Boeing next produced the radial engine Model 69, which first flew on 3 November 1926. The aircraft was tested by the Navy as the XF2B-1 and was quickly ordered into production. With a top speed of almost 160 miles per hour, this aircraft had two machine guns, could carry five 25- pound bombs, and was fitted for carrier operations.
The Navy ordered 33 F2B-ls, quickly followed by 74 similar F3B-ls. These fighters operated from the Navy’s three carriers in service in the late 1920s and early 1930s: the Langley, Lexington (CV-2), and Saratoga (CV-3). In addition, F2B-ls were flown by the Three Sea Hawks, the Navy aerobatic demonstration team—which flew intricate formations with the aircraft tied together!
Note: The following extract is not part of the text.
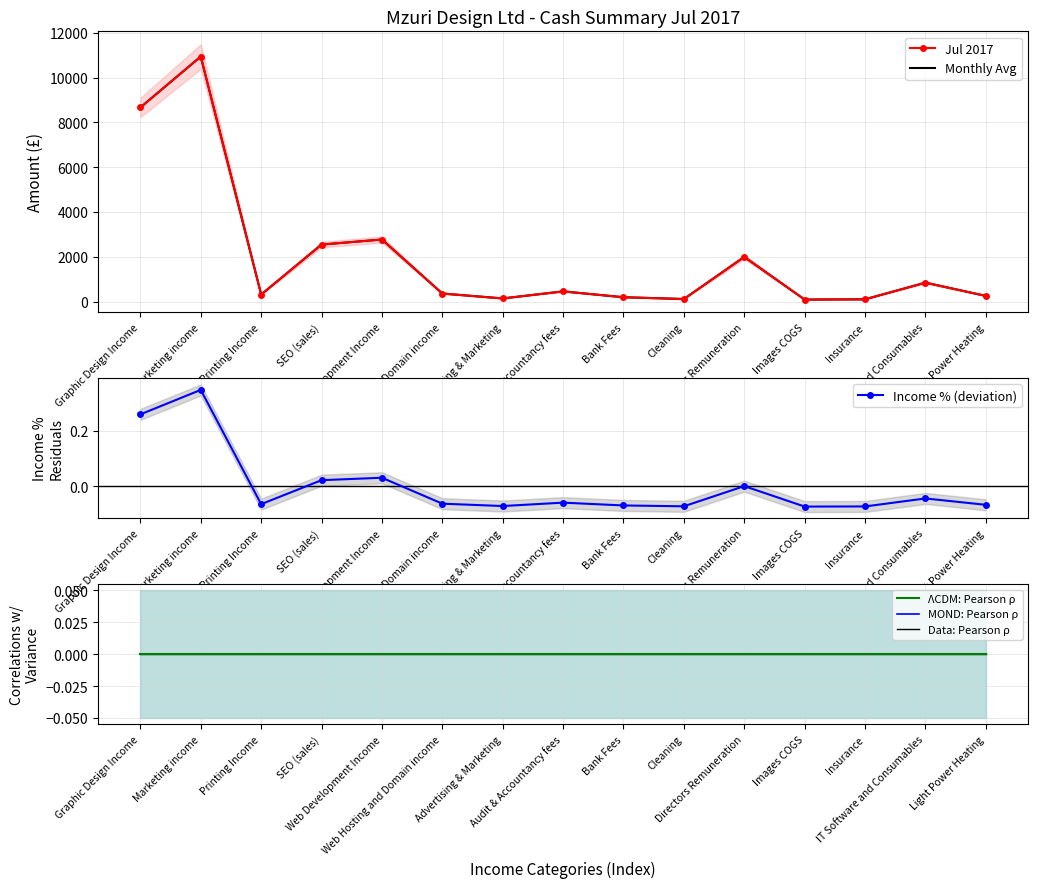

Which series has the largest range (max minus min)?

Jul 2017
The ultimate development of this fighter design was the F4B, flown by the Army as the P-12.2 Two prototypes were built by Boeing for the Navy, one with an undercarriage axle strengthened for carrier operations, and one with a split undercarriage that could carry a 500-pound bomb under the fuselage. The Navy evaluated both XF4B-ls in 1928. The aircraft was impressive and the Navy ordered 27 production models of the carrier variant and purchased the two prototypes for upgrade to production-aircraft standards.
Aviation writer Peter B. Mersky has observed:
It was the definitive F4B model, which became the symbol of military aviation—Army (as the P-12), Navy, and Marine—in the late 1920s and mid- 1930s.
The design refinement that followed the F3B was unusual in that it did not require the installation of a more powerful engine, normally the procedure to increase performance for a newer model of the same design. Enough aerodynamic refinement—such as the addition of an engine cowling . . . and different landing gear—gave a 22 mile- per-hour increase in speed over the F3B. The XF4B-1 was also 400 pounds lighter than its predecessor.3
The successful performance of the F4B led to the Navy and Marine Corps procuring a total of 188 of four models. This was the largest Navy Department fighter buy until the Brewster F2A Buffalo, which entered service in December 1939. In addition, the Navy acquired 23 similar P-12 aircraft from the Army in 1939, which were designated F4B-4A, and one F4B-4 was built from spare parts in 1934- Thus, the grand total of F4B acquisitions was 212 aircraft.
The Boeing fighters served aboard carriers until 1938, when faster Grumman biplane fighters succeeded them. But F4Bs remained in service as utility and administrative aircraft until late 1942. Most or all of the ex-Army P-12s and other surviving F4Bs were also used as radio-controlled target drones.
Boeing continued to work in the fighter field. The F5B was a monoplane with a 500-horsepower engine flight tested in 1930; the F6B, a 1933 prototype based on the F4B with a larger engine, which was later designated BFB-1 to show that it could be used as a “bomber-fighter”; and the F7B was another monoplane flown in 1933, a 231 mile-per-hour aircraft that was unstable. By the mid-1930s Boeing designers were concentrating on multi-engine bomber aircraft; they produced the famed B-17 Flying Fortress and the superlative B-29 Superfortress.
After World War II Boeing made one more major effort to develop a Navy single-engine aircraft, the F8B, a sleek-looking fighter-attack design with a 2,500- horsepower R-4360 engine. Different models of that Pratt & Whitney engine were used in the B-36 Peacemaker strategic bomber, AM Mauler attack plane, P4M Mercator patrol plane, and Howard Hughes’ “Spruce Goose.” The F8B prototype flew on 27 November 1944. But that plane lost out in what became the Navy’s “attack” role to the Douglas AD/A-1 Skyraider and the Martin AM Mauler. Only three XF8B-ls were built.
Thus, the successful line of Boeing fighters for the Navy—from the FB to the F4B—did not continue past the 1930s. But reminders of those most-successful aircraft remain in the several Boeing fighters found in American aviation museums.
1. The best source for Boeing aircraft is Peter M. Bowers, Boeing Aircraft since 1916 (London: Putnam, 1989).
2. The Army procured 366 P-12 fighters.
3. Peter B. Mersky, Marine Corps Aviation: 1912 to the Present (Charleston, SC: Nautical & Aviation, 1997), p. 16.